How to Check a Conscious Victim. If you are among the first to arrive at the scene of an accident or disaster, or if you come upon someone who appears to be ill or injured, survey the scene to be sure that it is safe to enter. Assuming the scene is safe, you may begin to assess the status of victims.
Ascertain whether or not the victim is conscious by tapping the victim and shouting, "Hello. Are you awake?" If the victim can't answer, check for other signs of consciousness, such as alertness, open eyes and voluntary, purposeful movement.
Introduce yourself to a conscious victim, and ask for consent to lend assistance. If the victim says, "No," there is nothing you can do. If the victim is conscious but disoriented, is unconscious or is a minor with no legal guardian present, you have implied consent to render assistance. If the victim is initially conscious, rejects assistance but subsequently loses consciousness, that constitutes implied consent.
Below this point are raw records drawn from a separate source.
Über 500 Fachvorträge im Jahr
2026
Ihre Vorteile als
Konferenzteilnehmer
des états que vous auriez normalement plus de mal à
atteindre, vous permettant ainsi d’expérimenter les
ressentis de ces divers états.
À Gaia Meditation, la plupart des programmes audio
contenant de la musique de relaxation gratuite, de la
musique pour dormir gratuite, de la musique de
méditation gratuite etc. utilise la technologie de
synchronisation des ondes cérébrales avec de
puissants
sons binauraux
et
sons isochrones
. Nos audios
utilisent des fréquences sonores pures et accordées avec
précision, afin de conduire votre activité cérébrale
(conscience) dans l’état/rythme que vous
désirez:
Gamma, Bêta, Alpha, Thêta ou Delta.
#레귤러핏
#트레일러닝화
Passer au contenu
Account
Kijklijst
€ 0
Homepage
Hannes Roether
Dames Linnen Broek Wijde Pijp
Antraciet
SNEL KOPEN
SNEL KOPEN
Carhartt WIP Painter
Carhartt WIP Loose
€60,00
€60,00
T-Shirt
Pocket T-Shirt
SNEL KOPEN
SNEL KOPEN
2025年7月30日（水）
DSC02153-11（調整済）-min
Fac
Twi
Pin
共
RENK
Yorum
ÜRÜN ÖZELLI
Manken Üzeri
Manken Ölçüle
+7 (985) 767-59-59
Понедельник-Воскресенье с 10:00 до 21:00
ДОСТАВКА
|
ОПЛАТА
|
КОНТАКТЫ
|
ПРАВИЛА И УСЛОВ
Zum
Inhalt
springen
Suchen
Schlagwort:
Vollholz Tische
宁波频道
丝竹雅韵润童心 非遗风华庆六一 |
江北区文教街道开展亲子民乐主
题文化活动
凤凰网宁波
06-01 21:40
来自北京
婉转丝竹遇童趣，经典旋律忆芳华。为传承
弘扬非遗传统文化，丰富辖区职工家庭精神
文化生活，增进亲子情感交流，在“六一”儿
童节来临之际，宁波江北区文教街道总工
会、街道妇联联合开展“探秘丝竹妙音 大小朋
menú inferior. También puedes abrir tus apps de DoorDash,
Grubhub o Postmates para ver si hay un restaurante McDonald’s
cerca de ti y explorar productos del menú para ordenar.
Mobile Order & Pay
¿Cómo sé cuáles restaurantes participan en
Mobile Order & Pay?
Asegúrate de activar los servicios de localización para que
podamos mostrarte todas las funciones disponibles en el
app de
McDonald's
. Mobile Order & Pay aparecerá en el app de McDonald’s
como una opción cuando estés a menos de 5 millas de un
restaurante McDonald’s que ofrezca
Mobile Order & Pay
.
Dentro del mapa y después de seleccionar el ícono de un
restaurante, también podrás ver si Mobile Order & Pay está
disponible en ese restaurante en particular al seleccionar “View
Check the victim from head to toe, looking for obvious signs of injury and trauma, including cuts, bumps and bruises. Check the victim's skin color and temperature, observe whether the victim's skin is clammy, and check the victim's lips and fingernail beds for normal coloring.
Ask the victim if she can wiggle her fingers and toes. Hold the victim's hands and feet and ask the victim if she can feel your touch.
Call 911 if the victim seems disoriented or is unable to coherently respond to your questions.
To learn how to properly place a victim in the recovery position, refer to the eHow article "How To Use the Recovery Position." If you must leave the victim to call 911 or summon other help, place an adult victim in the recovery position unless you suspect a head, neck or back injury. In adults, the recovery position helps maintain an open airway. However, in infants, the recovery position increases the risk of sudden infant death and should not be used.
Even though a conscious victim may appear outwardly uninjured, it is possible to have internal injuries, including closed-head brain injuries. If you suspect that the victim is unstable, call 911 immediately. Try to keep the victim immobilized.